[Stored items]
╔══

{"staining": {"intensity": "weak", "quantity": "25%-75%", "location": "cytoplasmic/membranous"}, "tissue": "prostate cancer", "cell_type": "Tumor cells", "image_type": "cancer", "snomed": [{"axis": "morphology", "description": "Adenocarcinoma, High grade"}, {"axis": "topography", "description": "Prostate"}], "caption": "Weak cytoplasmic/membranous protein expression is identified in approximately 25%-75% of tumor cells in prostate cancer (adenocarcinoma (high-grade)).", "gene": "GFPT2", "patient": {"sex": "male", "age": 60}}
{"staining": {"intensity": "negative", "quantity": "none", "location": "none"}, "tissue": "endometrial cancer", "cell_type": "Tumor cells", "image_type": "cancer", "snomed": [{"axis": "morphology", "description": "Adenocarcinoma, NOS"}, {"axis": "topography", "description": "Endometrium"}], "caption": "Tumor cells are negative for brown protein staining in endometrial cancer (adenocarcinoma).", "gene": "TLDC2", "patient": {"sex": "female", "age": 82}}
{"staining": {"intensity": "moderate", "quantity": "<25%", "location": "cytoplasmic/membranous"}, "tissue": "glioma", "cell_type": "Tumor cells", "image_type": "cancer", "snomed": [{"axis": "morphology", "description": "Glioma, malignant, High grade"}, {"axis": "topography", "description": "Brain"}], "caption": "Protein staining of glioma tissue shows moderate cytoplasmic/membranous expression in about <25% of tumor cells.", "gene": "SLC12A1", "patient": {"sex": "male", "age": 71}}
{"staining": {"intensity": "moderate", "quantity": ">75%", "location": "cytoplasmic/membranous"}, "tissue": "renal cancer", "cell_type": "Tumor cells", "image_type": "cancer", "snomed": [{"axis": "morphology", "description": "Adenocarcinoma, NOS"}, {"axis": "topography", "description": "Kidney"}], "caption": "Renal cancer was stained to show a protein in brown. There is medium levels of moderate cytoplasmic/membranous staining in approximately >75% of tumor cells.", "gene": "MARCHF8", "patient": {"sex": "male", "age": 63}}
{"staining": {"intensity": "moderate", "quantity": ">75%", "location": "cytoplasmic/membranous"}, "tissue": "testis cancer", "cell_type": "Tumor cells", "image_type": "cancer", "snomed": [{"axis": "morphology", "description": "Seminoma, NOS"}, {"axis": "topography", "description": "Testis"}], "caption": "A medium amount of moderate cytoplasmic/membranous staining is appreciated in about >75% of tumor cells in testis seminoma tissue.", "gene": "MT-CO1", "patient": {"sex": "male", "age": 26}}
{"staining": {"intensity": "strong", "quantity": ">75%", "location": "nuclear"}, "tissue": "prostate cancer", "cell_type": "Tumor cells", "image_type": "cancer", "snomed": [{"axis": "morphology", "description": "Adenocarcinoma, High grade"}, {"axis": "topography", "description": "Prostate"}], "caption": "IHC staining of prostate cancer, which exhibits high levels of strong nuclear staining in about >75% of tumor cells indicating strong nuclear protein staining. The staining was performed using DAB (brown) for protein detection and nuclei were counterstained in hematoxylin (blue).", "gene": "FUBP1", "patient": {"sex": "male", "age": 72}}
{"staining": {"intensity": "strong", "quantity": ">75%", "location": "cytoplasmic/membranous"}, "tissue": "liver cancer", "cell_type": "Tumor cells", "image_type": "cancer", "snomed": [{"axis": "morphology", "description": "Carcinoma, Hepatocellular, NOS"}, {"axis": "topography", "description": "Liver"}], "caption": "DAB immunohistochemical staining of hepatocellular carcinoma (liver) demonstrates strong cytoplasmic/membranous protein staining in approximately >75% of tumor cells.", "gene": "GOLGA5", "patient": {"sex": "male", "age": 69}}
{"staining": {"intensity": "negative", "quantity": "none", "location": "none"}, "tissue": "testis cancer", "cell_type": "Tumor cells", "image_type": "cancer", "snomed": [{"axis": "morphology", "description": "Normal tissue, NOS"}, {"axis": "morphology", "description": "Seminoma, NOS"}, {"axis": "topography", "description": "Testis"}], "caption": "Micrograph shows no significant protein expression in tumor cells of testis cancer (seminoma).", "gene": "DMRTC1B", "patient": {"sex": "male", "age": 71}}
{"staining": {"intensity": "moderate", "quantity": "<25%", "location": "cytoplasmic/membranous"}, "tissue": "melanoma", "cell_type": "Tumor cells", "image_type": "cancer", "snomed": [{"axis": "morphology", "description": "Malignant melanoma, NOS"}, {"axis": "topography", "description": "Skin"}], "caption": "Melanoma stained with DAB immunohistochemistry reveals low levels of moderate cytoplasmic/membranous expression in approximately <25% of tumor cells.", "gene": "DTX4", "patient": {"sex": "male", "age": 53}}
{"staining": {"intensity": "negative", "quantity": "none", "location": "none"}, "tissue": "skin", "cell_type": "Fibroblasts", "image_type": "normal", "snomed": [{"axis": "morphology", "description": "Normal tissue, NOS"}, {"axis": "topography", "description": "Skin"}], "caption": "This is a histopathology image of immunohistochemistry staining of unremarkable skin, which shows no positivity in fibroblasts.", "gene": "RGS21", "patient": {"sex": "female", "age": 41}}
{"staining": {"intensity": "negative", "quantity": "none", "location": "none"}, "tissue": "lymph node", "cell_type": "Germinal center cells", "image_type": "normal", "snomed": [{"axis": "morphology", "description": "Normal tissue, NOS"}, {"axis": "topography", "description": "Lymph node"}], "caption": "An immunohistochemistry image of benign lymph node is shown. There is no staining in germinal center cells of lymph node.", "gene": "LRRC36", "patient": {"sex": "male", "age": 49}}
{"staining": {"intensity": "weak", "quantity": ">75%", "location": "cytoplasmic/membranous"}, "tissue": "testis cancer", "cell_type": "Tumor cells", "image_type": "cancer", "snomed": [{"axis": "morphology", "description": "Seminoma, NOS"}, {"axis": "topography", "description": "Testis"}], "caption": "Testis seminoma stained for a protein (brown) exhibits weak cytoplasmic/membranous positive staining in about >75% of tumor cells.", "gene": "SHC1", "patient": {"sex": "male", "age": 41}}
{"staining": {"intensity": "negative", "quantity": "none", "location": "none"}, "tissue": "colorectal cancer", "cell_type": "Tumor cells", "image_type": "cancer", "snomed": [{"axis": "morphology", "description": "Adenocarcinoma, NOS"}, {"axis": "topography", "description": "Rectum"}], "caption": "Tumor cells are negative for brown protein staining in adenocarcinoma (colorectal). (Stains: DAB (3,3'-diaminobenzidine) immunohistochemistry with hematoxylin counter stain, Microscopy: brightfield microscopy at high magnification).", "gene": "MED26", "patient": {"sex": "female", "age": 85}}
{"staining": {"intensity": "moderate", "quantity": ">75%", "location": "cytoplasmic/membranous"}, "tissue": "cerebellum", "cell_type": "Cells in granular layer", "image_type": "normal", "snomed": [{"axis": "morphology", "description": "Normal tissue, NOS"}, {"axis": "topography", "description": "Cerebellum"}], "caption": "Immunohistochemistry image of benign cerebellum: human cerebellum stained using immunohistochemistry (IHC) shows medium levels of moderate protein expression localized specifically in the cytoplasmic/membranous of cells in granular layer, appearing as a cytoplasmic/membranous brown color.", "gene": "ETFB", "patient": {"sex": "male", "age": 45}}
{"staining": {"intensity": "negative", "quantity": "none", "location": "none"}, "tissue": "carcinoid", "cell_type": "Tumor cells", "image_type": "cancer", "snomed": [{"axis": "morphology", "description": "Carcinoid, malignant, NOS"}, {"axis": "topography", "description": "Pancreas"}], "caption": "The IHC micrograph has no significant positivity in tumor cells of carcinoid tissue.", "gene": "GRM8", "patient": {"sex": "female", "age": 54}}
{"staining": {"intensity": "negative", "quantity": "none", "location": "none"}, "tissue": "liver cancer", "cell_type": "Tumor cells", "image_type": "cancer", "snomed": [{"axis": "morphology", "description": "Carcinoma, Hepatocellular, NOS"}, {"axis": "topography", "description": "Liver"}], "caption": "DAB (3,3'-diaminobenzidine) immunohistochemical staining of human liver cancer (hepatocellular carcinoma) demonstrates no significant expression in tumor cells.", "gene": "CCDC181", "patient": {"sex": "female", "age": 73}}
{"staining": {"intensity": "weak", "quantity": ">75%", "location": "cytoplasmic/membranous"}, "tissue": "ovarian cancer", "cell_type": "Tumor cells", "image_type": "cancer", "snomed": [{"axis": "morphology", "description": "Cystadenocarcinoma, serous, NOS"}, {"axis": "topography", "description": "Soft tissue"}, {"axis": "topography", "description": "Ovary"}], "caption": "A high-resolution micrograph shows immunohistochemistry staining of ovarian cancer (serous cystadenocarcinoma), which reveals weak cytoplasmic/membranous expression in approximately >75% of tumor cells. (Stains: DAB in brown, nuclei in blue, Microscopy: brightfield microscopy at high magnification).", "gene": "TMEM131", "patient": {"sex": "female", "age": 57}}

╚══

→ Task statement: Word for word, output the lines of the data from its first line through the line where "staining of glioma" appears, and stop there.

→ Final answer:
{"staining": {"intensity": "weak", "quantity": "25%-75%", "location": "cytoplasmic/membranous"}, "tissue": "prostate cancer", "cell_type": "Tumor cells", "image_type": "cancer", "snomed": [{"axis": "morphology", "description": "Adenocarcinoma, High grade"}, {"axis": "topography", "description": "Prostate"}], "caption": "Weak cytoplasmic/membranous protein expression is identified in approximately 25%-75% of tumor cells in prostate cancer (adenocarcinoma (high-grade)).", "gene": "GFPT2", "patient": {"sex": "male", "age": 60}}
{"staining": {"intensity": "negative", "quantity": "none", "location": "none"}, "tissue": "endometrial cancer", "cell_type": "Tumor cells", "image_type": "cancer", "snomed": [{"axis": "morphology", "description": "Adenocarcinoma, NOS"}, {"axis": "topography", "description": "Endometrium"}], "caption": "Tumor cells are negative for brown protein staining in endometrial cancer (adenocarcinoma).", "gene": "TLDC2", "patient": {"sex": "female", "age": 82}}
{"staining": {"intensity": "moderate", "quantity": "<25%", "location": "cytoplasmic/membranous"}, "tissue": "glioma", "cell_type": "Tumor cells", "image_type": "cancer", "snomed": [{"axis": "morphology", "description": "Glioma, malignant, High grade"}, {"axis": "topography", "description": "Brain"}], "caption": "Protein staining of glioma tissue shows moderate cytoplasmic/membranous expression in about <25% of tumor cells.", "gene": "SLC12A1", "patient": {"sex": "male", "age": 71}}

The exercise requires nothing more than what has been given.